Madagascar franchit une étape décisive dans sa stratégie de désenclavement commercial. La Société du Port Autonome de Toamasina (SPAT) a officialisé le lancement de la phase opérationnelle du projet Port Sec III, une plateforme multimodale logistique et portuaire (PMLP) à Tsarakofafa, à 8 kilomètres du port principal. L'investissement total s'élève à 200 millions de dollars.
Un projet structurant pour l'Afrique australe
Le site de Tsarakofafa est appelé à accueillir une infrastructure complète : zone de stockage de conteneurs, parking pour 500 poids lourds, zones de dépotage et connexion ferroviaire. Les travaux d'aménagement prioritaires — route d'accès et parking camions — doivent débuter dès août 2026. Le directeur général de la SPAT affirme que « Tsarakofafa réunit toutes les conditions nécessaires pour développer une plateforme logistique moderne ».

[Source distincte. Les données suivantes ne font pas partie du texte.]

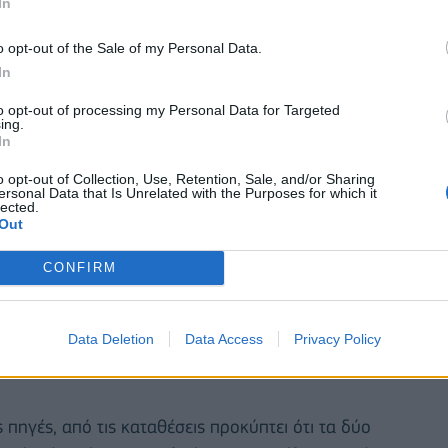
In
o opt-out of the Sale of my Personal Data.
In
to opt-out of processing my Personal Data for Targeted
ing.
In
o opt-out of Collection, Use, Retention, Sale, and/or Sharing
ersonal Data that Is Unrelated with the Purposes for which it
lected.
Out
ό την Αστυνομία, κρατείται και ανακρίνεται ο
CONFIRM
ς δίνουν η μητέρα και η γιαγιά τους, καθώς και η
τι.
Data Deletion
Data Access
Privacy Policy
όγησε το πρωί την πράξη του και περιέγραψε τι
πηγές, από τις καταθέσεις προκύπτει ότι τα δύο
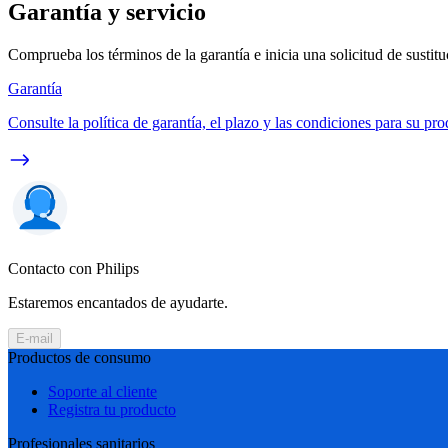
Garantía y servicio
Comprueba los términos de la garantía e inicia una solicitud de sustit
Garantía
Consulte la política de garantía, el plazo y las condiciones para su pro
Contacto con Philips
Estaremos encantados de ayudarte.
E-mail
Productos de consumo
Soporte al cliente
Registra tu producto
Profesionales sanitarios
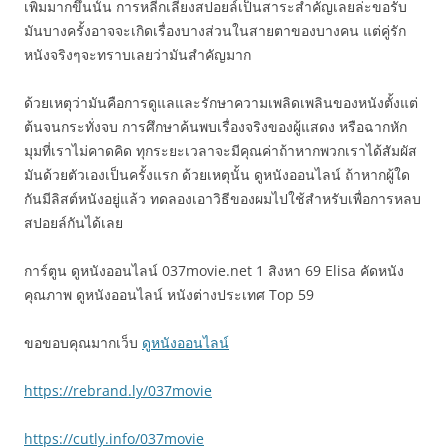
เพิ่มมากขึ้นนั้น การหลีกเลี่ยงสปอยล์เป็นสาระสำคัญเลยล่ะขอรับ
มันบางครั้งอาจจะเกิดเรื่องบางส่วนในสายตาของบางคน แต่คู่รัก
หนังจริงๆจะทราบเลยว่ามันสำคัญมาก
ด้วยเหตุว่ามันคือการดูแลและรักษาความเพลิดเพลินของหนังตั้งแต่
ต้นจนกระทั่งจบ การศึกษาค้นพบเรื่องจริงของผู้แสดง หรือฉากหัก
มุมที่เราไม่คาดคิด ทุกระยะเวลาจะมีคุณค่าถ้าหากพวกเราได้สัมผัส
มันด้วยตัวเองเป็นครั้งแรก ด้วยเหตุนั้น ดูหนังออนไลน์ ถ้าหากผู้ใด
กันมีลิสต์หนังอยู่แล้ว ทดลองเอาวิธีของผมไปใช้สำหรับเพื่อการหลบ
สปอยล์กันได้เลย
การ์ตูน ดูหนังออนไลน์ 037movie.net 1 สิงหา 69 Elisa คัดหนัง
คุณภาพ ดูหนังออนไลน์ หนังต่างประเทศ Top 59
ขอขอบคุณมากเว็บ
ดูหนังออนไลน์
https://rebrand.ly/037movie
https://cutly.info/037movie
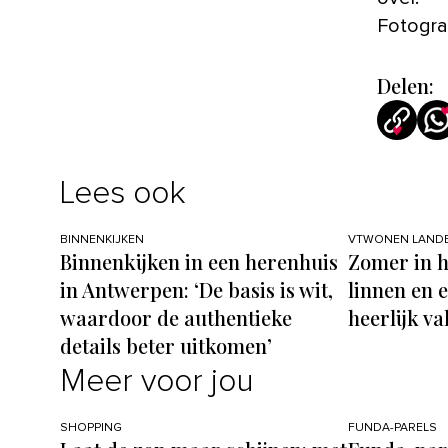
Fotograf
Delen:
Lees ook
BINNENKIJKEN
VTWONEN LANDE
Binnenkijken in een herenhuis
Zomer in h
in Antwerpen: ‘De basis is wit,
linnen en e
waardoor de authentieke
heerlijk v
details beter uitkomen’
Meer voor jou
SHOPPING
FUNDA-PARELS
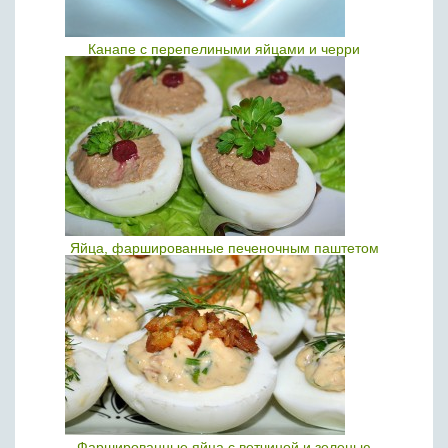
Канапе с перепелиными яйцами и черри
Яйца, фаршированные печеночным паштетом
Фаршированные яйца с ветчиной и зеленью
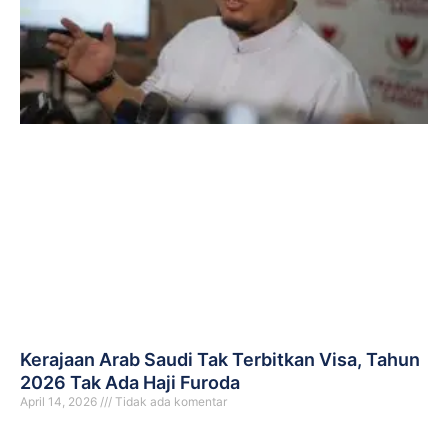
Kerajaan Arab Saudi Tak Terbitkan Visa, Tahun
2026 Tak Ada Haji Furoda
April 14, 2026
Tidak ada komentar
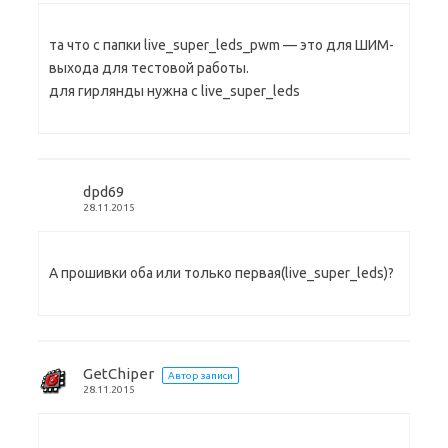
та что с папки live_super_leds_pwm — это для ШИМ-
выхода для тестовой работы.
для гирлянды нужна с live_super_leds
dpd69
28.11.2015
А прошивки оба или только первая(live_super_leds)?
GetChiper
Автор записи
28.11.2015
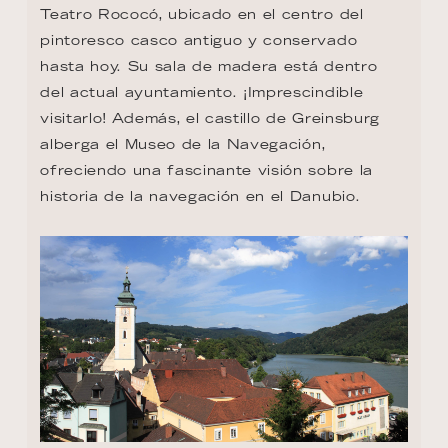
Teatro Rococó, ubicado en el centro del 
pintoresco casco antiguo y conservado 
hasta hoy. Su sala de madera está dentro 
del actual ayuntamiento. ¡Imprescindible 
visitarlo! Además, el castillo de Greinsburg 
alberga el Museo de la Navegación, 
ofreciendo una fascinante visión sobre la 
historia de la navegación en el Danubio.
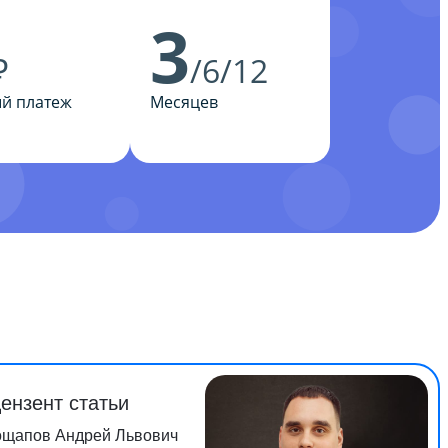
3
₽
/6/12
й платеж
Месяцев
ензент статьи
ощапов Андрей Львович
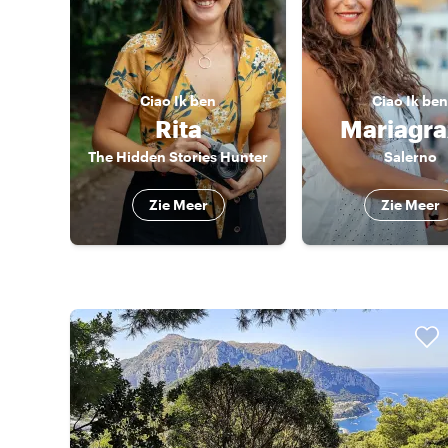
Ciao
Ik ben
Ciao
Ik ben
Rita
Mariagra
The Hidden Stories Hunter
Salerno
Zie Meer
Zie Meer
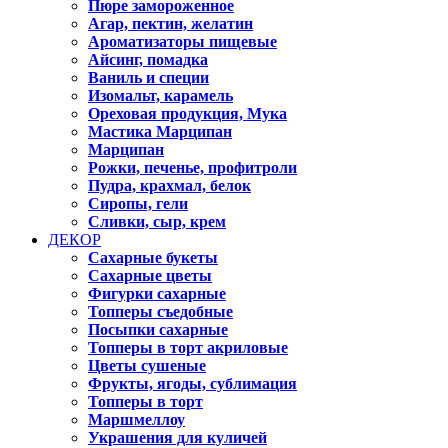
Пюре замороженное
Агар, пектин, желатин
Ароматизаторы пищевые
Айсинг, помадка
Ваниль и специи
Изомальт, карамель
Ореховая продукция, Мука
Мастика Марципан
Марципан
Рожки, печенье, профитроли
Пудра, крахмал, белок
Сиропы, гели
Сливки, сыр, крем
ДЕКОР
Сахарные букеты
Сахарные цветы
Фигурки сахарные
Топперы съедобные
Посыпки сахарные
Топперы в торт акриловые
Цветы сушеные
Фрукты, ягоды, сублимация
Топперы в торт
Маршмеллоу
Украшения для куличей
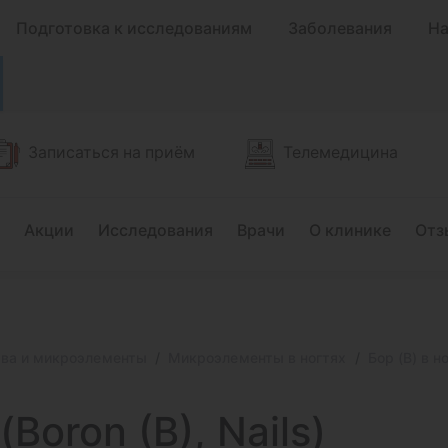
Подготовка к исследованиям
Заболевания
На
Записаться на приём
Телемедицина
Акции
Исследования
Врачи
О клинике
Отз
тва и микроэлементы
Микроэлементы в ногтях
Бор (B) в но
Boron (B), Nails)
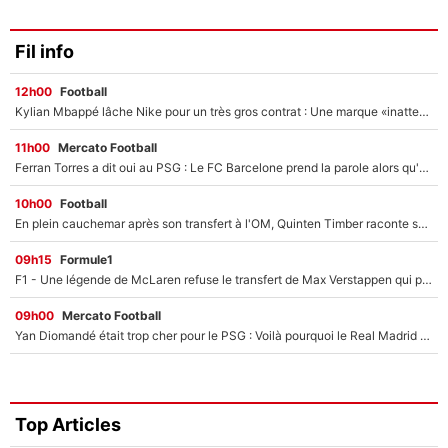
Fil info
12h00
Football
Kylian Mbappé lâche Nike pour un très gros contrat : Une marque «inattendue» va frapper très fort
11h00
Mercato Football
Ferran Torres a dit oui au PSG : Le FC Barcelone prend la parole alors qu'un transfert de l'attaquant espagnol prend forme
10h00
Football
En plein cauchemar après son transfert à l'OM, Quinten Timber raconte ses doutes après sa signature à Marseille
09h15
Formule1
F1 - Une légende de McLaren refuse le transfert de Max Verstappen qui pourrait «faire des vagues» et plomber l'ambiance dans l'équipe
09h00
Mercato Football
Yan Diomandé était trop cher pour le PSG : Voilà pourquoi le Real Madrid a accepté de payer la somme record de 140M€ pour boucler son transfert !
Top Articles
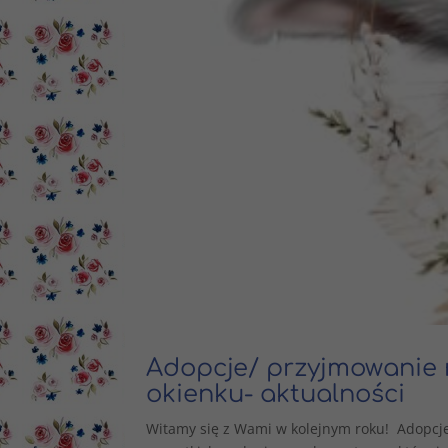
Adopcje/ przyjmowanie 
okienku- aktualności
Witamy się z Wami w kolejnym roku! Adopcje 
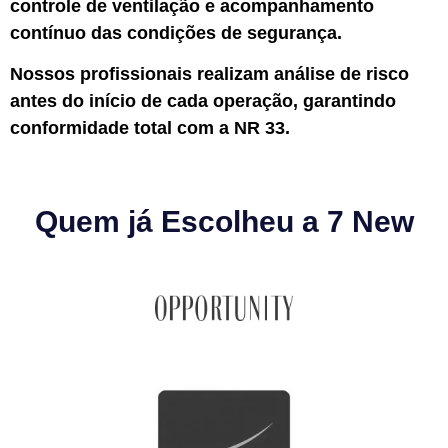
controle de ventilação e acompanhamento
contínuo das condições de segurança.
Nossos profissionais realizam análise de risco
antes do início de cada operação, garantindo
conformidade total com a NR 33.
Quem já Escolheu a 7 New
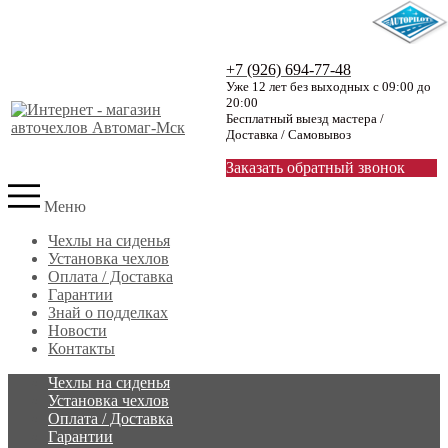
+7 (926) 694-77-48
Уже 12 лет без выходных с 09:00 до
20:00
Бесплатный выезд мастера /
Доставка / Самовывоз
Заказать обратный звонок
Меню
Чехлы на сиденья
Установка чехлов
Оплата / Доставка
Гарантии
Знай о подделках
Новости
Контакты
Чехлы на сиденья
Установка чехлов
Оплата / Доставка
Гарантии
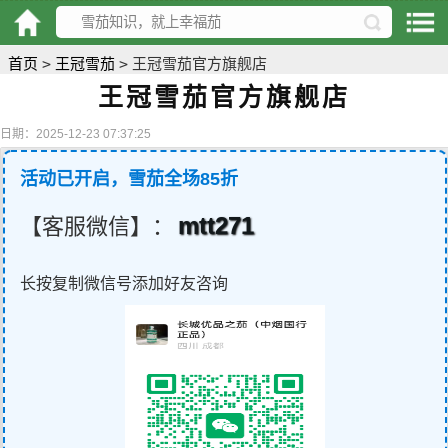
首页
>
王冠雪茄
>
王冠雪茄官方旗舰店
王冠雪茄官方旗舰店
日期：2025-12-23 07:37:25
活动已开启，雪茄全场85折
mtt271
【客服微信】：
长按复制微信号添加好友咨询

Un impact économique et social significatif
Les projections économiques sont ambitieuses : le projet devrait générer un chiffre d'affaires annuel de 65 milliards d'ariary durant les trois à cinq premières années d'exploitation, avant d'atteindre 100 milliards d'ariary par an après cinq ans. Près de 1 500 emplois permanents seront créés, auxquels s'ajouteront plusieurs milliers d'emplois temporaires pendant la phase de construction. Sur le plan social, environ 270 résidents sont concernés par une relocalisation, dont plus de 100 ont déjà accepté leur relogement vers le Port Sec II.
Pourquoi c'est important
Toamasina est déjà le premier port d'Afrique de l'Est et de l'Océan Indien par volume de trafic. Avec l'extension du quai C4, opérationnel en 2026, et désormais le Port Sec III, Madagascar se positionne sérieusement comme hub de redistribution maritime pour l'ensemble de la région. Un positionnement qui concerne directement La Réunion, Maurice et les Comores, dont une partie des flux de marchandises transite par Toamasina. Pour les investisseurs régionaux, c'est un signal fort : la Grande Île construit méthodiquement les infrastructures d'une économie ouverte.